Científicos recomiendan ligar políticas de seguridad con las ambientales

Por: Michelle Soto 31 enero, 2014
El estudio concluyó que la deforestación en áreas protegidas, en Honduras, está relacionada a la actividad de narcotráfico, principalmente el ligado a la cocaína. | CORTESÍA DE ROBERT HYMAN /SCIENCE
El estudio concluyó que la deforestación en áreas protegidas, en Honduras, está relacionada a la actividad de narcotráfico, principalmente el ligado a la cocaína. | CORTESÍA DE ROBERT HYMAN /SCIENCE

La pérdida de bosques en Centroamérica por deforestación está ligada al narcotráfico, particularmente en Guatemala, Honduras y Nicaragua aunque el resto del Istmo no es inmune.

Así lo destacaron investigadores de universidades de Estados Unidos, Alemania y Rusia en un artículo científico publicado en la revista Science .

“Una reforma a la política antidrogas podría también aliviar las presiones en los bosques centroamericanos que desaparecen rápidamente. La evidencia sugiere que el tráfico de drogas (principalmente de cocaína) se ha vuelto crucial en acelerar la pérdida de cobertura forestal en el istmo”, apuntaron los autores en el estudio.

Para los científicos, Honduras ejemplifica la problemática. Solo en el 2011, en este país se perdieron cerca de 200 kilómetros cuadrados de bosques debido a actividades relacionadas al narco.

Eso quiere decir que, entre 2007 y 2011, se cuadruplicó la tasa de deforestación anual, lo cual coincidió con un aumento del tráfico de cocaína por este país.

Desde el 2006, Centroamérica funciona como puente para el tráfico de drogas por parte de los carteles mexicanos que encontraron un portillo en la corrupción, el poco control fronterizo y una institucionalidad debilitada.

Según el estudio, los narcotraficantes talan el bosque para crear pistas de aterrizaje y rutas clandestinas de transporte.

También, el dinero generado por las drogas permite expandir la frontera agrícola y con esta, el bosque disminuye. En ocasiones, estas fincas sirven para “lavar” dinero.

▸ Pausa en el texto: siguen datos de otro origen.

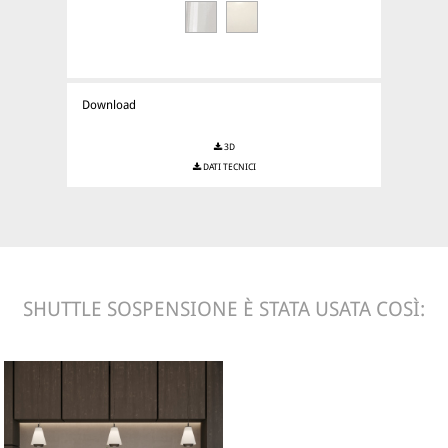
Download
3D
DATI TECNICI
SHUTTLE SOSPENSIONE È STATA USATA COSÌ: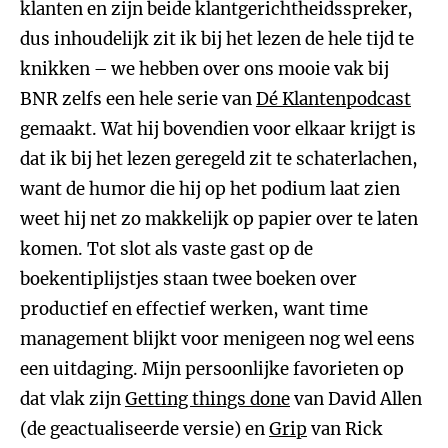
klanten en zijn beide klantgerichtheidsspreker,
dus inhoudelijk zit ik bij het lezen de hele tijd te
knikken – we hebben over ons mooie vak bij
BNR zelfs een hele serie van
Dé Klantenpodcast
gemaakt. Wat hij bovendien voor elkaar krijgt is
dat ik bij het lezen geregeld zit te schaterlachen,
want de humor die hij op het podium laat zien
weet hij net zo makkelijk op papier over te laten
komen. Tot slot als vaste gast op de
boekentiplijstjes staan twee boeken over
productief en effectief werken, want time
management blijkt voor menigeen nog wel eens
een uitdaging. Mijn persoonlijke favorieten op
dat vlak zijn
Getting things done
van David Allen
(de geactualiseerde versie) en
Grip
van Rick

“Cuando los narcotraficantes llegan traen el desastre ecológico con ellos. Desde 2007, comenzamos a ver tasas de deforestación como nunca antes y cuando les preguntamos a los indígenas sobre este fenómeno todos apuntan con el dedo a los narcotraficantes”, comentó Kendra McSweeney, quien es profesora de la Universidad Estatal de Ohio y la autora principal del estudio publicado en Science .

En particular, los científicos manifestaron su preocupación por la reducción de la cobertura forestal en el Corredor Biológico Mesoamericano, un área rica en biodiversidad que se extiende desde México hasta Costa Rica por el Caribe.